Se sentaron a la mesa y comenzaron a comer. El platillo aún seguía caliente gracias al hechizo que Emmeline le había puesto. Fabian sirvió el vino de elfo y levantó la copa para hacer un brindis.
—Para la mejor cocinera— dijo antes de apurar el trago.
La chica sonrió frente al halago, aunque le reclamó que eso no era cierto; él había cocinado mucho mejor en la primera cita. Fabian carraspeó un poco incomodo y respondió con un realmente cocinó mi hermana que a pesar de no haber sido más que un murmullo, Emmeline entendió a la perfección.

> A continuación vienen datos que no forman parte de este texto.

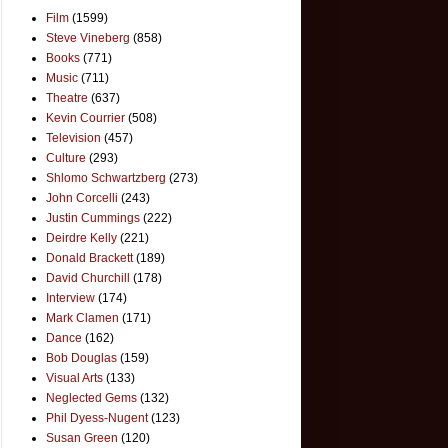
Film
(1599)
Steve Vineberg
(858)
Books
(771)
Music
(711)
Theatre
(637)
Kevin Courrier
(508)
Television
(457)
Culture
(293)
Shlomo Schwartzberg
(273)
John Corcelli
(243)
Justin Cummings
(222)
Deirdre Kelly
(221)
Donald Brackett
(189)
David Churchill
(178)
Interview
(174)
Mark Clamen
(171)
Dance
(162)
Bob Douglas
(159)
Visual Arts
(133)
Neglected Gems
(132)
Phil Dyess-Nugent
(123)
Susan Green
(120)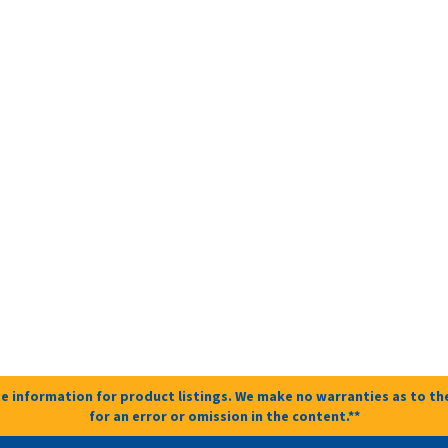
e information for product listings. We make no warranties as to the
for an error or omission in the content.**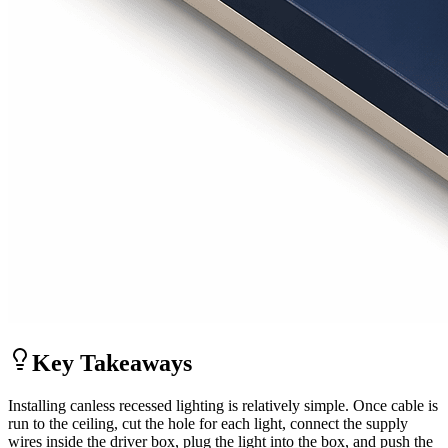
Key Takeaways
Installing canless recessed lighting is relatively simple. Once cable is
run to the ceiling, cut the hole for each light, connect the supply
wires inside the driver box, plug the light into the box, and push the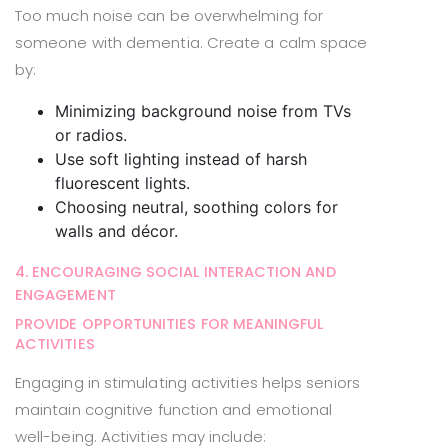
Too much noise can be overwhelming for
someone with dementia. Create a calm space
by:
Minimizing background noise from TVs
or radios.
Use soft lighting instead of harsh
fluorescent lights.
Choosing neutral, soothing colors for
walls and décor.
4. ENCOURAGING SOCIAL INTERACTION AND
ENGAGEMENT
PROVIDE OPPORTUNITIES FOR MEANINGFUL
ACTIVITIES
Engaging in stimulating activities helps seniors
maintain cognitive function and emotional
well-being. Activities may include: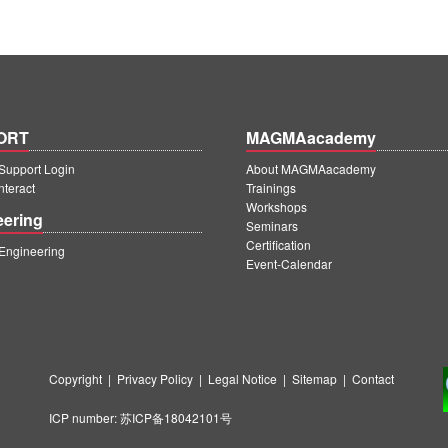
ORT
MAGMAacademy
upport Login
About MAGMAacademy
teract
Trainings
Workshops
eering
Seminars
Certification
ngineering
Event-Calendar
Copyright
|
Privacy Policy
|
Legal Notice
|
Sitemap
|
Contact
ICP number:
苏ICP备18042101号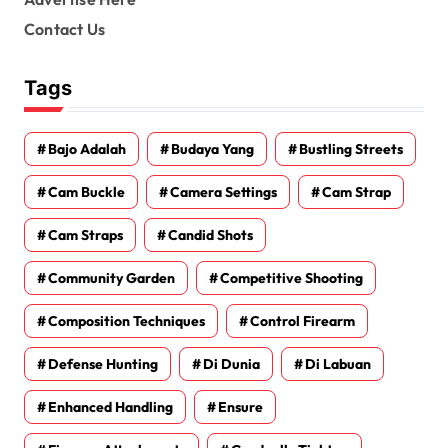
Contact Us
Tags
Bajo Adalah
Budaya Yang
Bustling Streets
Cam Buckle
Camera Settings
Cam Strap
Cam Straps
Candid Shots
Community Garden
Competitive Shooting
Composition Techniques
Control Firearm
Defense Hunting
Di Dunia
Di Labuan
Enhanced Handling
Ensure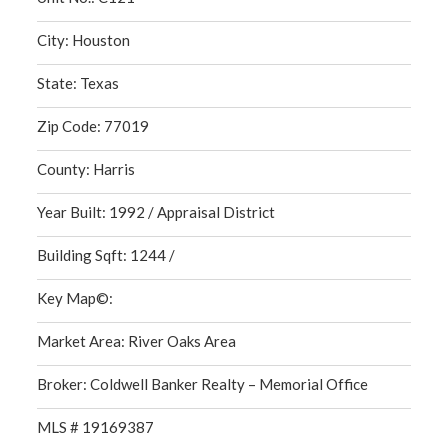
City: Houston
State: Texas
Zip Code: 77019
County: Harris
Year Built: 1992 / Appraisal District
Building Sqft: 1244 /
Key Map©:
Market Area: River Oaks Area
Broker: Coldwell Banker Realty – Memorial Office
MLS # 19169387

—¿Qué?— gritó fingiendo estar enfadada, pero por la sonrisa en su rostro, Fabian no le creyó — ¡No te ganaste esta deliciosa cena!
—Prometo recompensarte esta noche— le susurró al oído.
oOoOo
Cuando Emmeline se despertó, se sorprendió de ver a Fabian durmiendo plácidamente en su cama. Se recargó en el codo y se quedó observando al chico que tanto le gustaba. Tenía un rostro tan sereno mientras dormía, que no parecía que estaba luchando en una guerra. Observó los labios entreabiertos, que la noche anterior había besado con tanta pasión, la barba que comenzaba a crecer, el pequeño lunar que tenía en la base de la nariz y lo diferenciaba de Gideon, el cabello enmarañado que se le pegaba a la frente. Todas esas pequeñas cosas que la hacían enamorarse cada día más de él, cuando pensaba que no podía existir alguien tan hermoso en la tierra, a pesar de tener un gemelo, y lo afortunada que se sentía de tenerlo para ella.
Fabian se desperezó y abrió los ojos lentamente. Sonrió al atrapar a Emmeline observándolo con tanta atención y le dio un pequeño beso de buenos días.
—Te preparo un café— dijo levantándose de un salto de la cama y corriendo hacia la cocina.
La chica soltó una risita ante el comportamiento de Fabian. Desde ese momento supo que sería el hombre de su vida, solo esperaba que pudiera sobrevivir a la guerra para tener la vida que siempre soñó al lado del hombre que amaba.